**What is expected**: Would you copy each line of the records that includes the word "внутри"?

━━━ Data for review

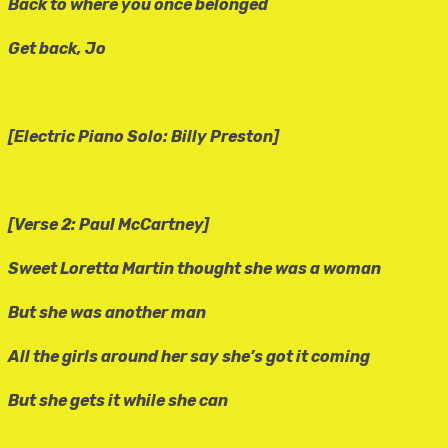
Back to where you once belonged
Get back, Jo
[Electric Piano Solo: Billy Preston]
[Verse 2: Paul McCartney]
Sweet Loretta Martin thought she was a woman
But she was another man
All the girls around her say she’s got it coming
But she gets it while she can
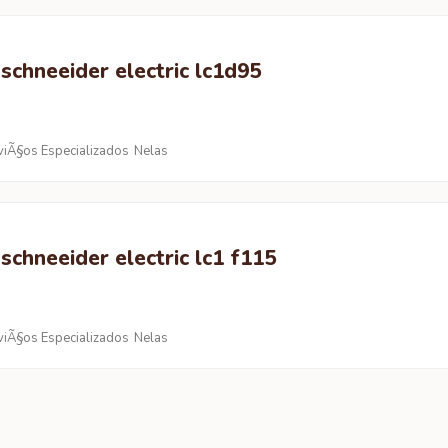
schneeider electric lc1d95
viÃ§os Especializados
Nelas
schneeider electric lc1 f115
viÃ§os Especializados
Nelas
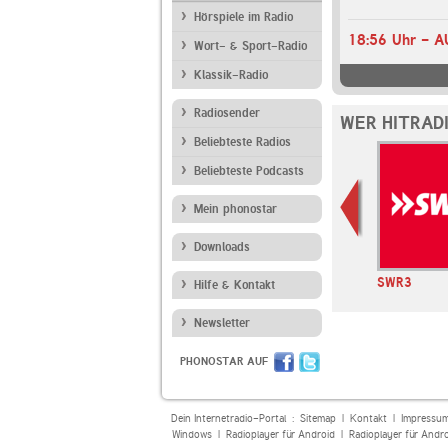
Hörspiele im Radio
Wort- & Sport-Radio
Klassik-Radio
Radiosender
WER HITRAD
Beliebteste Radios
Beliebteste Podcasts
Mein phonostar
Downloads
ROCK ANTENNE
Klassik Radio
SWR3
Hilfe & Kontakt
Newsletter
PHONOSTAR AUF
Dein Internetradio-Portal :
Sitemap
|
Kontakt
|
Impressu
Windows
|
Radioplayer für Android
|
Radioplayer für Andr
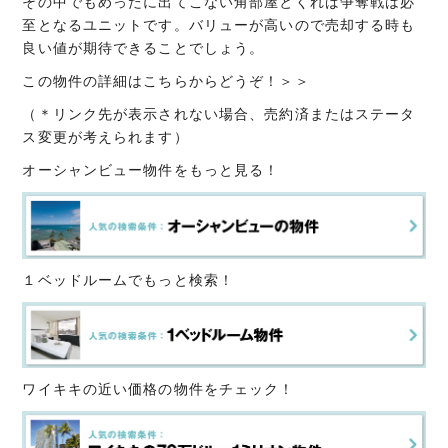
その中でもめったに出てこない角部屋とくれば争奪戦は必
至となるユニットです。バリューが高いので売却する時も
良い値が期待できることでしょう。
この物件の詳細はこちらからどうぞ！＞＞
（＊リンク先が表示されない場合、売約済またはステータ
ス変更が考えられます）
オーシャンビュー物件をもっと見る！
１ベッドルームでもっと検索！
ワイキキの近い価格の物件をチェック！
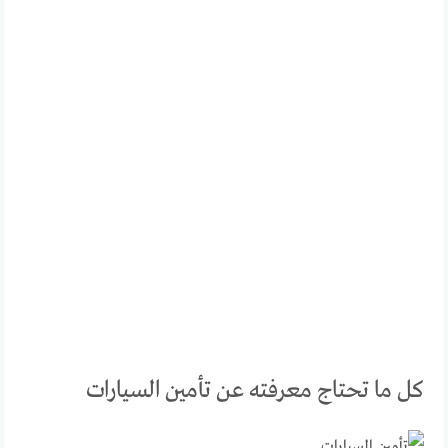
كل ما تحتاج معرفته عن تأمين السيارات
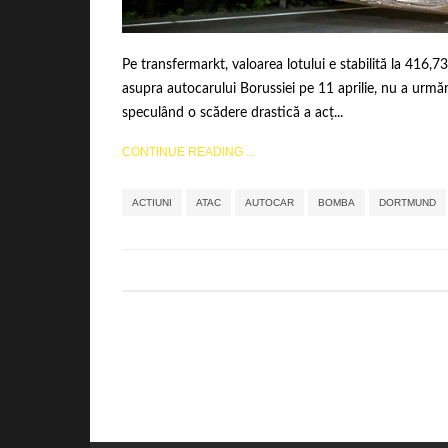
Pe transfermarkt, valoarea lotului e stabilită la 416,7
asupra autocarului Borussiei pe 11 aprilie, nu a urmăr
speculând o scădere drastică a acț...
CONTINUE READING ...
ACTIUNI
ATAC
AUTOCAR
BOMBA
DORTMUND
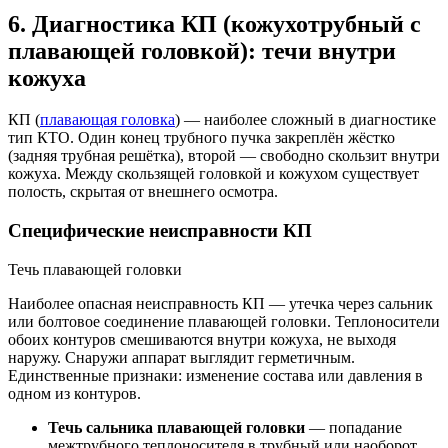
6. Диагностика КП (кожухотрубный с
плавающей головкой): течи внутри
кожуха
КП (
плавающая головка
) — наиболее сложный в диагностике
тип КТО. Один конец трубного пучка закреплён жёстко
(задняя трубная решётка), второй — свободно скользит внутри
кожуха. Между скользящей головкой и кожухом существует
полость, скрытая от внешнего осмотра.
Специфические неисправности КП
Течь плавающей головки
Наиболее опасная неисправность КП — утечка через сальник
или болтовое соединение плавающей головки. Теплоносители
обоих контуров смешиваются внутри кожуха, не выходя
наружу. Снаружи аппарат выглядит герметичным.
Единственные признаки: изменение состава или давления в
одном из контуров.
Течь сальника плавающей головки
— попадание
межтрубного теплоносителя в трубный или наоборот.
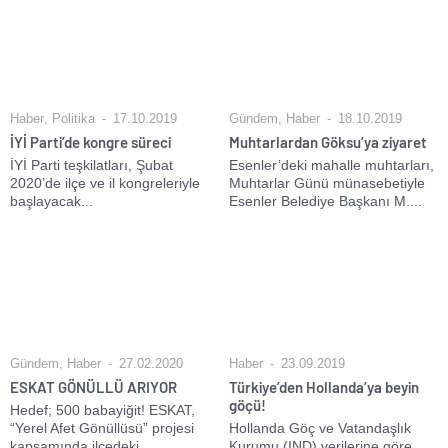
Haber
,
Politika
17.10.2019
Gündem
,
Haber
18.10.2019
İYİ Parti’de kongre süreci
Muhtarlardan Göksu’ya ziyaret
İYİ Parti teşkilatları, Şubat
Esenler’deki mahalle muhtarları,
2020’de ilçe ve il kongreleriyle
Muhtarlar Günü münasebetiyle
başlayacak...
Esenler Belediye Başkanı M....
Gündem
,
Haber
27.02.2020
Haber
23.09.2019
ESKAT GÖNÜLLÜ ARIYOR
Türkiye’den Hollanda’ya beyin
göçü!
Hedef; 500 babayiğit! ESKAT,
“Yerel Afet Gönüllüsü” projesi
Hollanda Göç ve Vatandaşlık
kapsamında ilçedeki...
Kurumu (IND) verilerine göre,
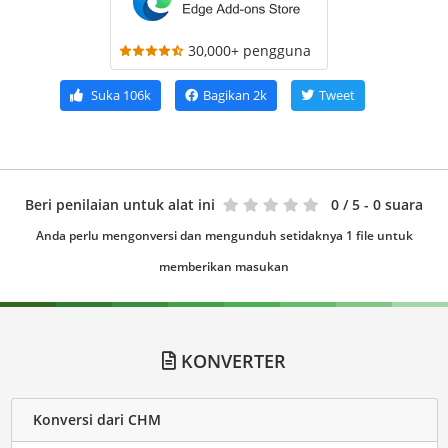
30,000+ pengguna
Suka
106k
Bagikan
2k
Tweet
Beri penilaian untuk alat ini
0
/ 5 - 0 suara
Anda perlu mengonversi dan mengunduh setidaknya 1 file untuk
memberikan masukan
KONVERTER
Konversi dari CHM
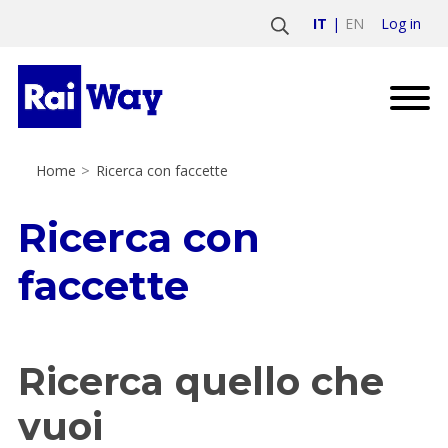
Log in
IT
EN
Home
>
Ricerca con faccette
Ricerca con
faccette
Ricerca quello che
vuoi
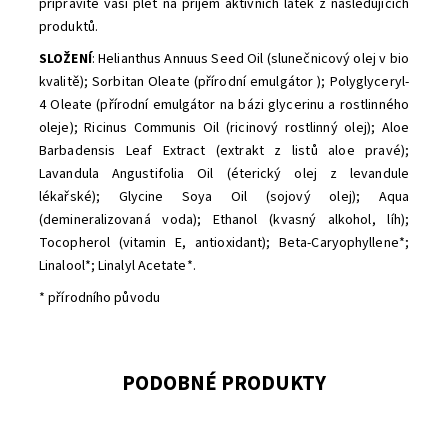
připravíte vaši pleť na příjem aktivních látek z následujících
produktů.
SLOŽENÍ
: Helianthus Annuus Seed Oil (slunečnicový olej v bio
kvalitě); Sorbitan Oleate (přírodní emulgátor ); Polyglyceryl-
4 Oleate (přírodní emulgátor na bázi glycerinu a rostlinného
oleje); Ricinus Communis Oil (ricinový rostlinný olej); Aloe
Barbadensis Leaf Extract (extrakt z listů aloe pravé);
Lavandula Angustifolia Oil (éterický olej z levandule
lékařské); Glycine Soya Oil (sojový olej); Aqua
(demineralizovaná voda); Ethanol (kvasný alkohol, líh);
Tocopherol (vitamin E, antioxidant); Beta-Caryophyllene*;
Linalool*; Linalyl Acetate*.
* přírodního původu
PODOBNÉ PRODUKTY
Dostupnost:
Skladem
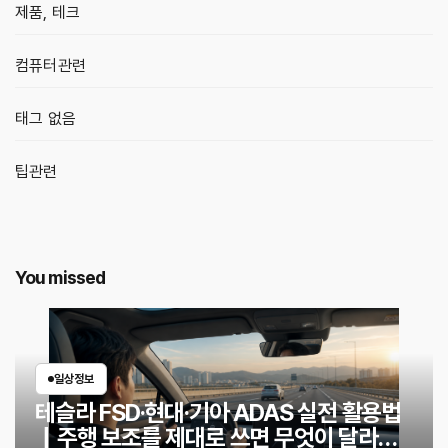
제품, 테크
컴퓨터관련
태그 없음
팁관련
You missed
일상정보
테슬라 FSD·현대·기아 ADAS 실전 활용법
｜주행 보조를 제대로 쓰면 무엇이 달라질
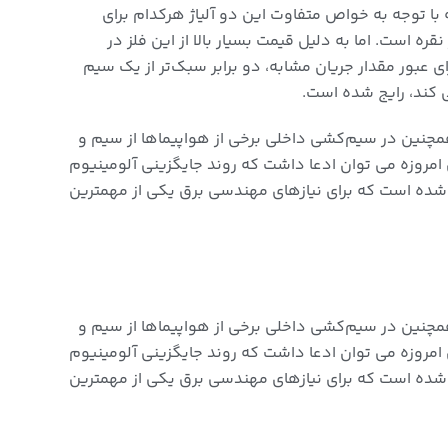
با توجه به خواص متفاوت این دو آلیاژ هرکدام برای
قره است. اما به دلیل قیمت بسیار بالا از این فلز در
بور مقدار جریان مشابه، دو برابر سبک‌تر از یک سیم
 کند، رایج شده است.
مچنین در سیم‌کشی داخلی برخی از هواپیماها از سیم و
امروزه می توان ادعا داشت که روند جایگزینی آلومینیوم
ده است که برای نیازهای مهندسی برق یکی از مهمترین
مچنین در سیم‌کشی داخلی برخی از هواپیماها از سیم و
امروزه می توان ادعا داشت که روند جایگزینی آلومینیوم
ده است که برای نیازهای مهندسی برق یکی از مهمترین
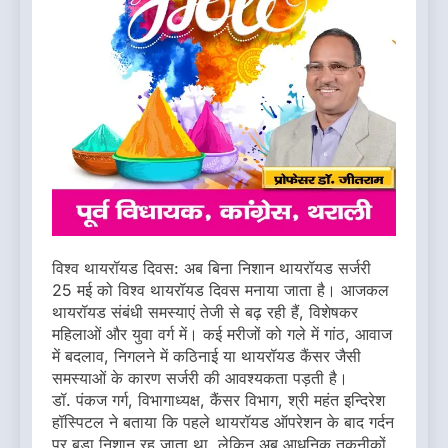
विश्व थायरॉयड दिवस: अब बिना निशान थायरॉयड सर्जरी
25 मई को विश्व थायरॉयड दिवस मनाया जाता है। आजकल
थायरॉयड संबंधी समस्याएं तेजी से बढ़ रही हैं, विशेषकर
महिलाओं और युवा वर्ग में। कई मरीजों को गले में गांठ, आवाज
में बदलाव, निगलने में कठिनाई या थायरॉयड कैंसर जैसी
समस्याओं के कारण सर्जरी की आवश्यकता पड़ती है।
डॉ. पंकज गर्ग, विभागाध्यक्ष, कैंसर विभाग, श्री महंत इन्दिरेश
हॉस्पिटल ने बताया कि पहले थायरॉयड ऑपरेशन के बाद गर्दन
पर बड़ा निशान रह जाता था, लेकिन अब आधुनिक तकनीकों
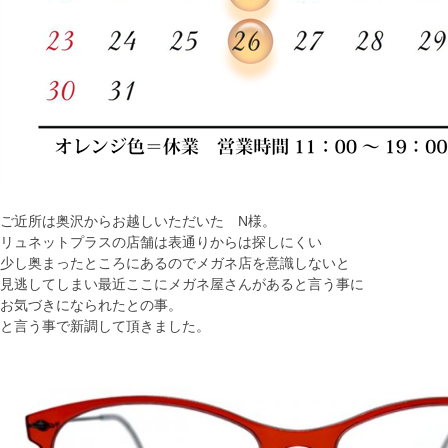
ご近所は奥沢からお越しいただいた N様。
リュネットプラスの店舗は表通りからは探しにくい
少し奥まったところにあるのでメガネ店を意識しないと
見逃してしまい最近ここにメガネ屋さんがあると言う事に
お気づきになられたとの事。
と言う事で新調して頂きました。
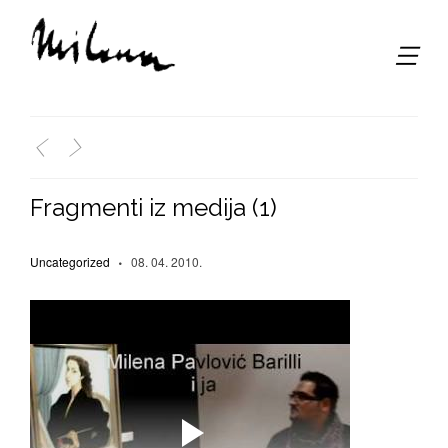
,
<
>
Fragmenti iz medija (1)
Uncategorized
08. 04. 2010.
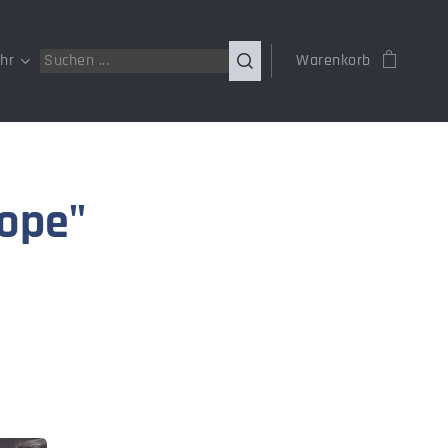
hr
Warenkorb
ope"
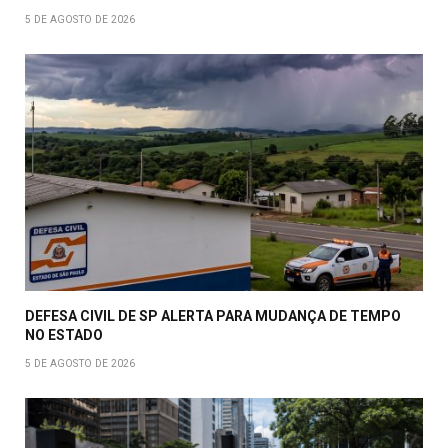
5 DE AGOSTO DE 2026
DEFESA CIVIL DE SP ALERTA PARA MUDANÇA DE TEMPO
NO ESTADO
5 DE AGOSTO DE 2026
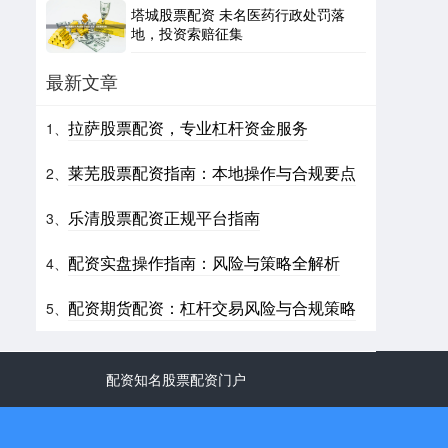
塔城股票配资 未名医药行政处罚落
地，投资索赔征集
最新文章
拉萨股票配资，专业杠杆资金服务
1、
莱芜股票配资指南：本地操作与合规要点
2、
乐清股票配资正规平台指南
3、
配资实盘操作指南：风险与策略全解析
4、
配资期货配资：杠杆交易风险与合规策略
5、
配资知名股票配资门户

━━━━━━

**Result of this exercise**:
плавающей головкой): течи внутри
(задняя трубная решётка), второй — свободно скользит внутри
обоих контуров смешиваются внутри кожуха, не выходя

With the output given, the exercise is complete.